■ UNTERSUCHTER TEXT
▬▬▬▬▬▬

Als Vorgeschmack fand am Montag (30.5.) ein Festakt zum 40. Jahrestag des Beitritts Spaniens in die Nato im Teatro Real von Madrid statt. Neben Sánchez und drei seiner Amtsvorgänger waren auch König Felipe anwesend sowie der Generalsekretär der Allianz, Jens Stoltenberg, und dessen spanischer Vorgänger Javier Solana. Der Monarch erinnerte in seiner Rede daran, dass das Militärbündnis bei aller Dringlichkeit des Ukraine-Krieges auch die Gefahr durch den islamistischen Terrorismus in Nordafrika nicht vergessen dürfe. Der Gipfel Ende Juni habe eine „historische Dimension“.

Sánchez rechtfertigt Rüstungsausgaben

Sánchez verteidigte seine Entscheidung, die Militärausgaben an das Nato-Ziel auf zwei Prozent der Wirtschaftsleistung anzuheben. „Unsere Sicherheit ist auf unbestimmte Zeit nicht gewährleistet“, erklärte der Sozialist. „Aber jetzt nichts zu tun, würde am Ende teurer werden“, versicherte er. Diese Aussage richtete sich an die Teile in der spanischen Gesellschaft, welche die Aufrüstung sehr kritisch sehen. Das gilt vor allem für den Koalitionspartner der PSOE von Sánchez, das Linksbündnis Unidas Podemos (UP).

▬▬▬▬▬▬

■ VORLIEGENDE DATEN

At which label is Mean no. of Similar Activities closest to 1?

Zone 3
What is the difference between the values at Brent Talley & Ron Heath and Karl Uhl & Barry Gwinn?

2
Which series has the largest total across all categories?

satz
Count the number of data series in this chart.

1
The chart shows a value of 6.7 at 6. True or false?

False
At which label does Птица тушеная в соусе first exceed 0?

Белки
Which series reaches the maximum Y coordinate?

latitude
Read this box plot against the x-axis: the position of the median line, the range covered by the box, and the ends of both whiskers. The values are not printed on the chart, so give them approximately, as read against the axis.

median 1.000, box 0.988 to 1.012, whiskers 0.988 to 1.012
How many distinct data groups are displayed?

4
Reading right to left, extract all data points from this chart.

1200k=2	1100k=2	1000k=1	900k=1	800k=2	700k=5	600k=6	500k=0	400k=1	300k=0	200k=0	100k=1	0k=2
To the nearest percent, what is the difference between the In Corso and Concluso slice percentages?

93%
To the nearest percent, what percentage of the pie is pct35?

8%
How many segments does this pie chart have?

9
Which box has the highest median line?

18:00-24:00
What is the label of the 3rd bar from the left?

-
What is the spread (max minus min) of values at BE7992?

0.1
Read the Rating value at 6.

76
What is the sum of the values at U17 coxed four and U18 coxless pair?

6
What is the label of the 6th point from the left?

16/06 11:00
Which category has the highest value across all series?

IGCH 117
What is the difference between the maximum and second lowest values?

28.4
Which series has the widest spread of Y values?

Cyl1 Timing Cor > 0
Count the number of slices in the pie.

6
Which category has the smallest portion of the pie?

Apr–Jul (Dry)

▬▬▬▬▬▬

■ ARBEITSAUFTRAG
Auf welchen Anteil der Wirtschaftsleistung will Sánchez laut dem Text über Spaniens Nato-Mitgliedschaft die Militärausgaben anheben?

■ LÖSUNG
Auf zwei Prozent der Wirtschaftsleistung.